Friday, May 14, 2010

I Can't Whine...

Well, I CAN whine but it doesn't do any good. The reality is, no matter how bad off things are for me right now (and I assure you they are bad) I know that there are many many folks in worse position than I.

A scary thought, that.

I have no job and few prospects. I've been looking for more than six years now. For most hiring managers, it doesn't matter that I might well have the exact skills they are looking for; the fact of my being out of work for so long makes me damaged goods by definition. Throw in the admitted holes in my skill set and my age and things look bleak.

But even when I see things at the worst, I still know that there are many many many others in far worse shape. Single parents with children losing their homes. Folks with life threatening medical conditions and no insurance or way to pay for the treatment.

I do have friends and family that will help me keep a roof over my head. My feline companion is pretty good about sleeping on my lap and allowing me to dissipate stress with the head and belly rubs. My health is generally OK (though I could use some dental work and probably need a new prescription for my glasses).

The official unemployment rate is 9.9%. The low end calculations of the Un/Under-employment rate is over 17%. I spend a lot of time at Firedoglake and there are many other folks in similar or worse situations. It does make it tough to whine about a situation when there are so many others in the same boat or worse.

So what do we see? We see "news" articles like the one yesterday from the NY Timestelling us that we're all long term unemployed because we just don't have the technological skills needed and all of our jobs are gone because technology has overtaken things. Just a little glossing over of things such as the outsourcing of IT jobs to India or China.
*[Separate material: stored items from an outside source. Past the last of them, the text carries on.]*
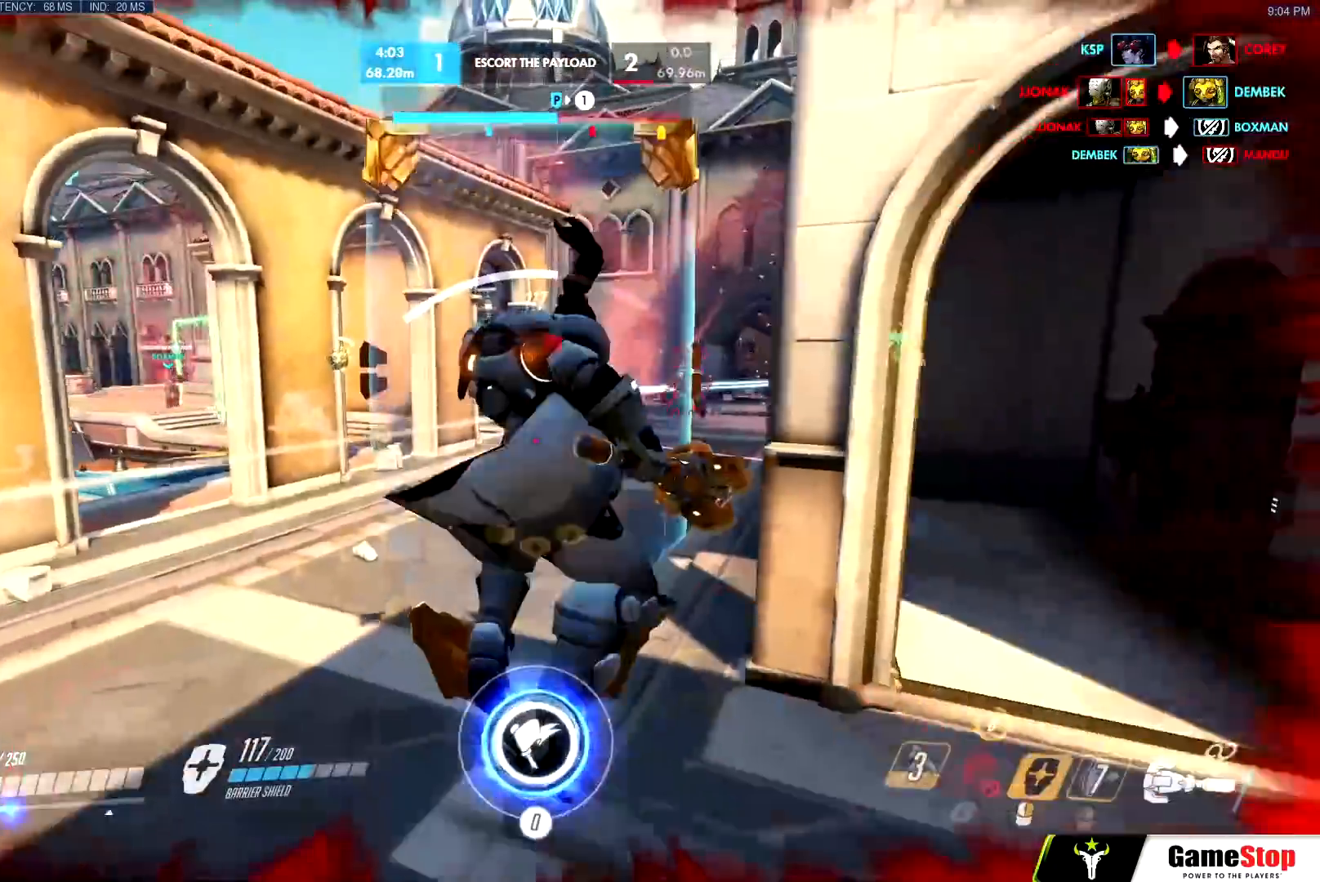
{"keys": ["d", "s"], "mouse": ["right"], "events": [[283, "s", "up"], [333, "mouse_right", "up"], [383, "mouse_left", "down"], [383, "space", "down"], [467, "mouse_right", "down"], [483, "mouse_left", "up"], [483, "s", "down"], [483, "space", "up"]]}
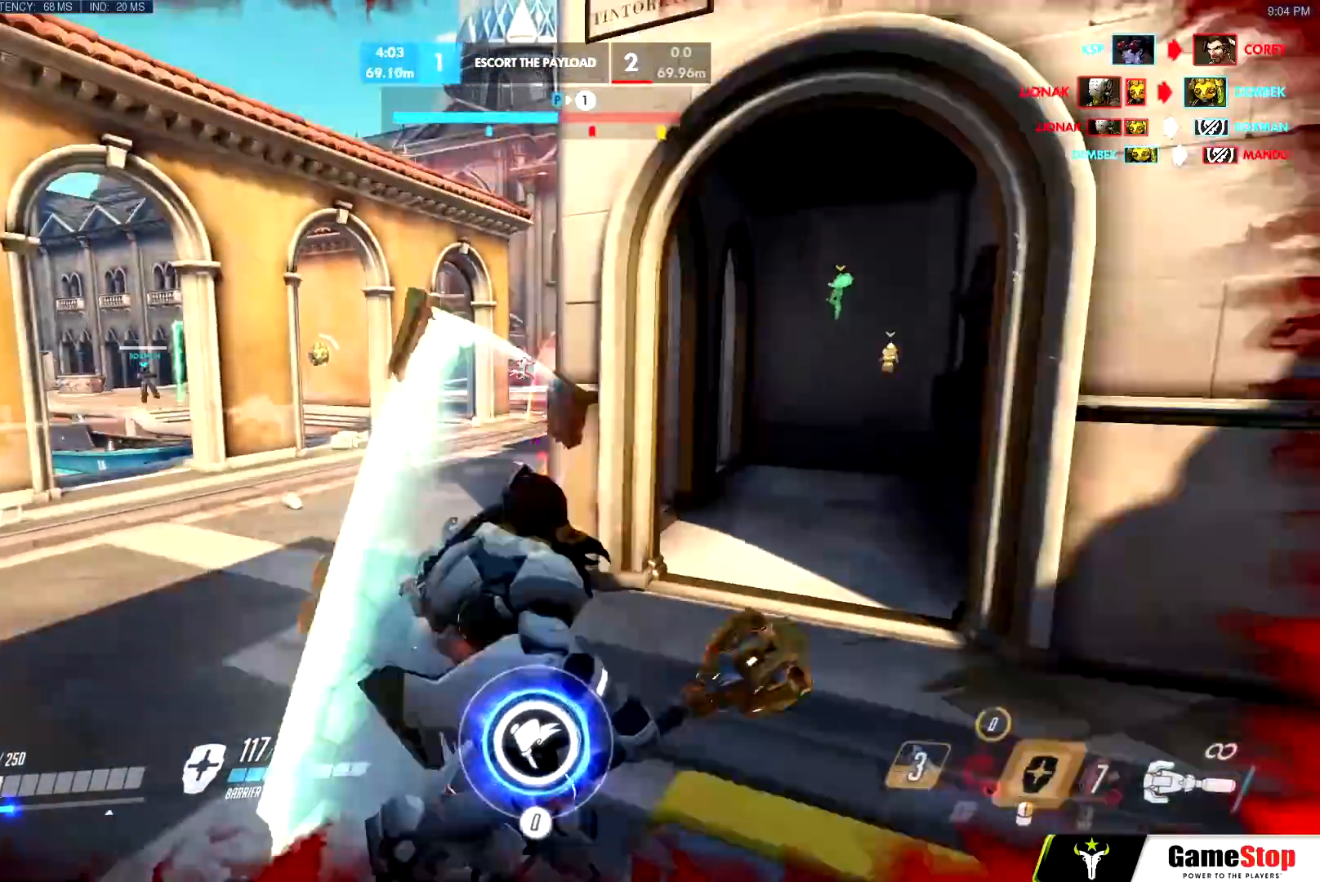
{"keys": ["d"], "mouse": ["right"], "events": [[484, "s", "up"]]}
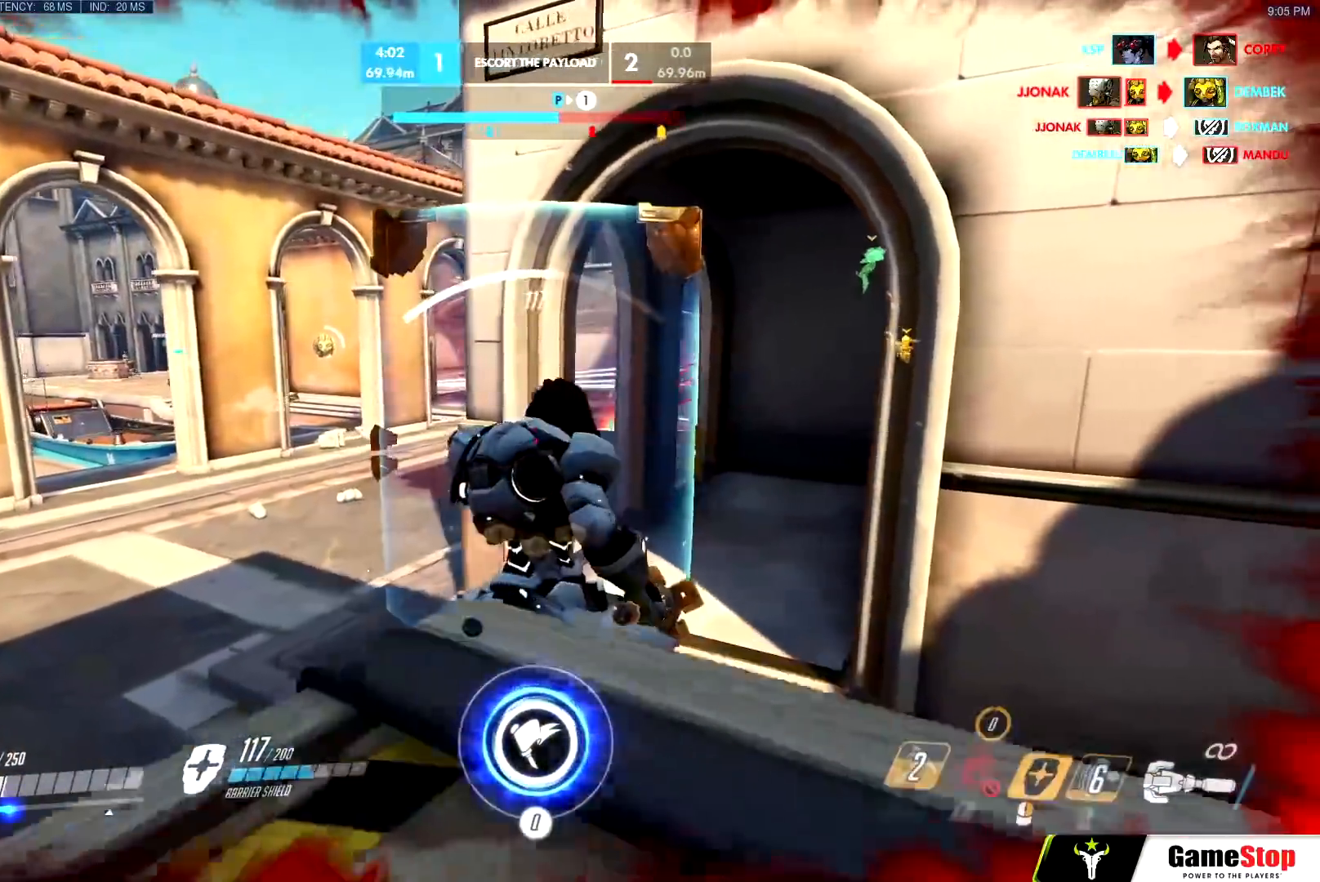
{"keys": ["a", "w"], "mouse": ["right"], "events": [[66, "s", "down"], [116, "a", "down"], [116, "d", "up"], [166, "s", "up"], [500, "w", "down"]]}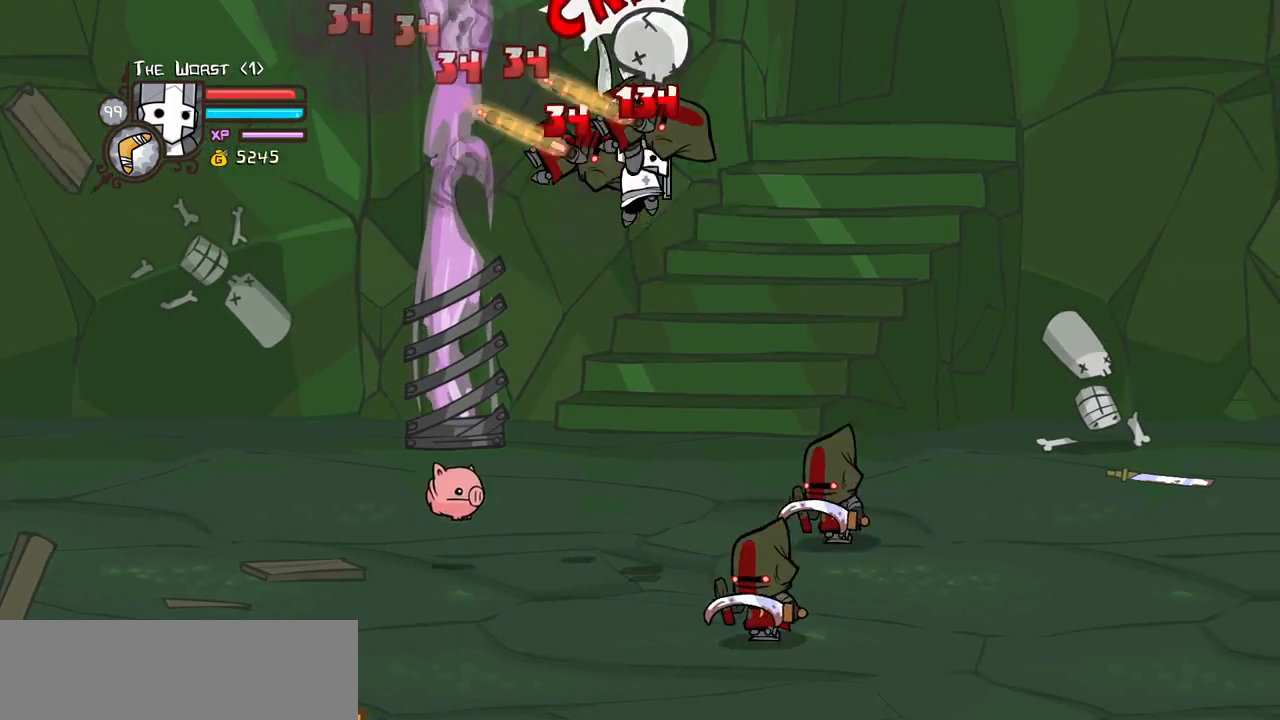
Gameplay with keyboard; each line is a JSON object with the keys held at the frame after it. "events" lists presses ("down") and releases ("up") of "block", "down", "heavy", "item", "iteml", "itemr", "jump", "left", "light", "magic", "right" and "up" between this image and that frame as [ms after this image, input, new state], when the widget could be followed in between. No other keys are recorded. Mouse input is not recorded. Key names are as the overlay labels them; some are game actions (e.g. jump) rather than physical keys.
{"keys": [], "events": [[83, "heavy", "up"], [133, "light", "down"], [267, "heavy", "down"], [367, "light", "up"], [450, "heavy", "up"]]}
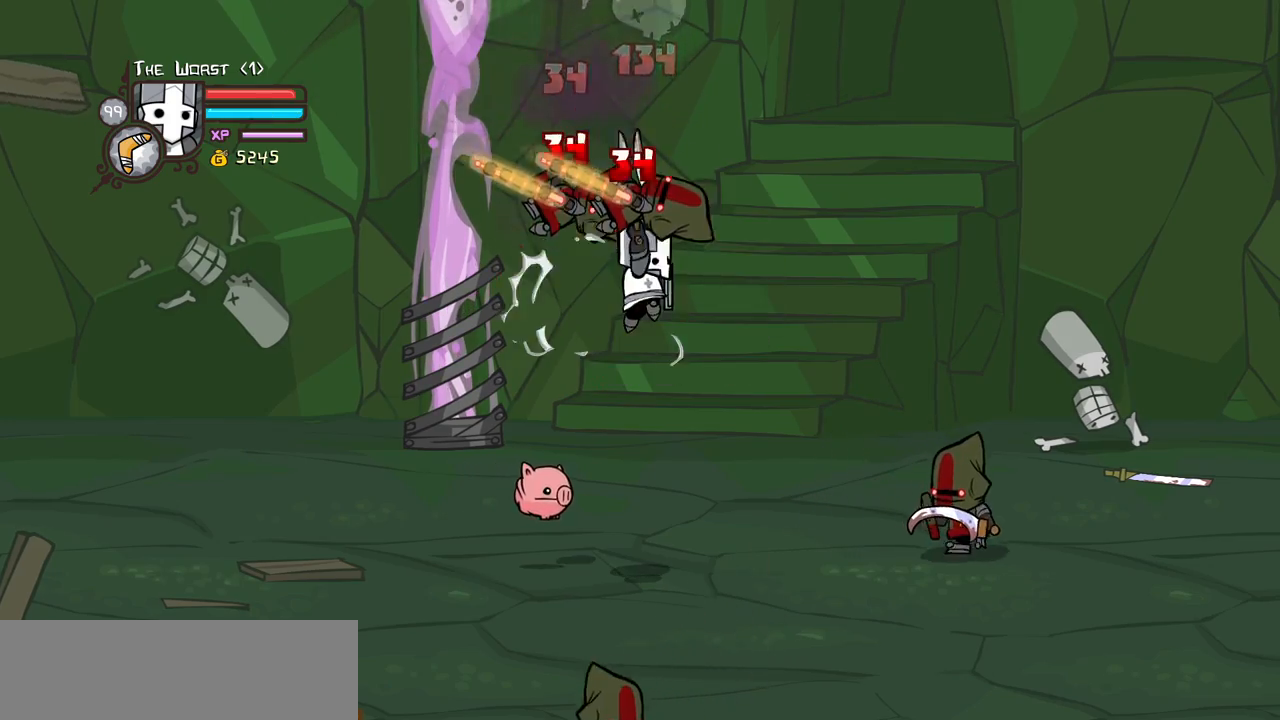
{"keys": ["heavy", "right"], "events": [[50, "heavy", "down"], [233, "heavy", "up"], [283, "heavy", "down"], [467, "right", "down"]]}
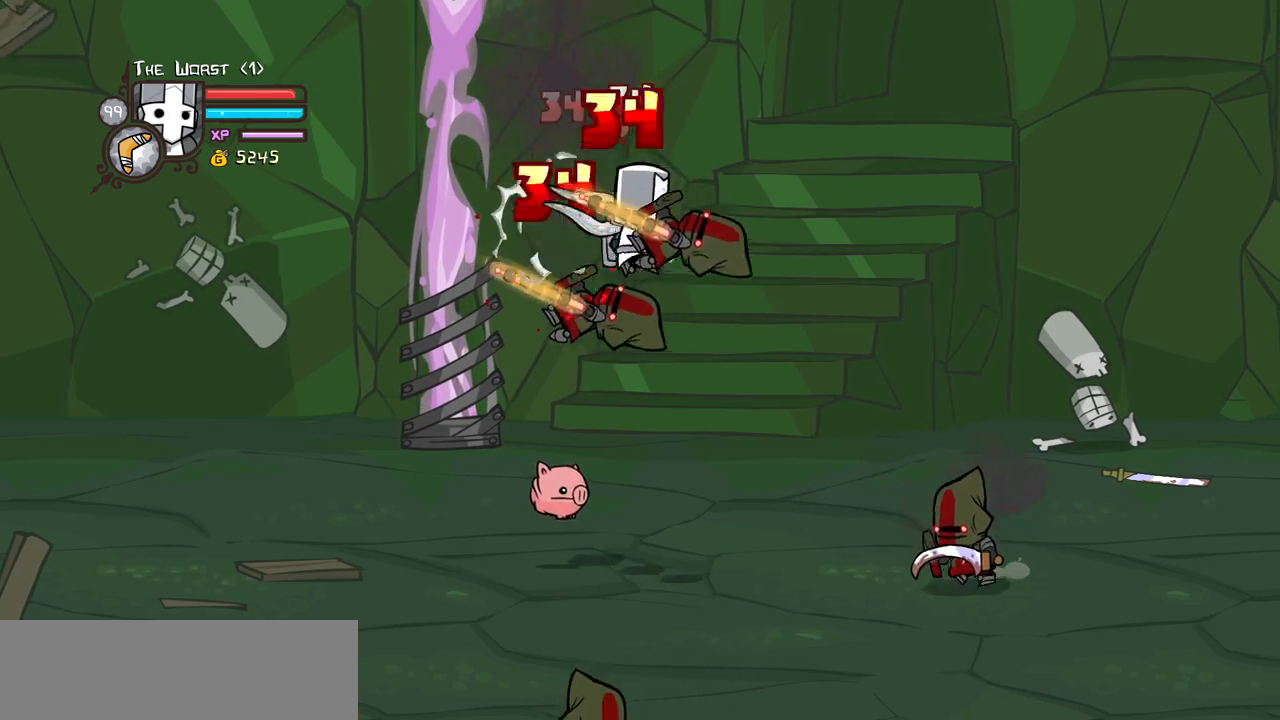
{"keys": ["right"], "events": [[17, "heavy", "up"], [17, "light", "down"], [200, "heavy", "down"], [200, "light", "up"], [433, "heavy", "up"]]}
Yesterday, President Obama was met in Buffalo by the site of a billboard

I need a freakin job.

Also yesterday was this article from MSNBC on how job creation does not seem to be that high of a priority with folks in Washington.
President Obama's visit to a Buffalo factory this week, one of his occasional high-visibility dips into the jobs issue, is striking because jobs are so seldom front and center in the national discussion these days. The word "jobs" hasn't appeared in the title of a weekly presidential address since last Dec. 5. Out of a dozen new laws in "featured legislation" on the White House homepage, there's only one jobs bill (two if you count a "Cash for Clunkers" extension from last August).


Millions of people are unemployed. The long term unemployment rate (those out more than six months) is nearly 46%. Millions more people are underemployed (part time or at jobs paying far less than the previous positions.) The news reports are telling us that these are the worst employment conditions in six decades which puts us back just after WWII.

We have skills. We want to work. We're not looking for a free ride. We don't want to burden our families and friends with our problems. We just want to earn a living. US citizens wanting the help of the US government.

So what do we get? British Petroleum, TransOcean, and Halliburton despoiling the Gulf of Mexico. Congressional "Immigration Reform" bills that will increase the number of "H1B" visas, even when there are IT folks in the US looking for work. Punitive immigration bills from the states that don't punish the employers.

I do not like whining but some folks need to understand the reality of the millions of us out here looking for employment. As I said way back when in this diary from The Seminal, I Am Unemployed but Not a Statistic. I, like all my fellow un and underemployed folks, am a human being. We recognize our value to the country, even when the Master of the Universe on Wall Street think it is not a good thing for us to have jobs.

We're waiting Mr. President. We're waiting patiently but even the most patient of us get tired of promises that do nothing for the millions who need the help.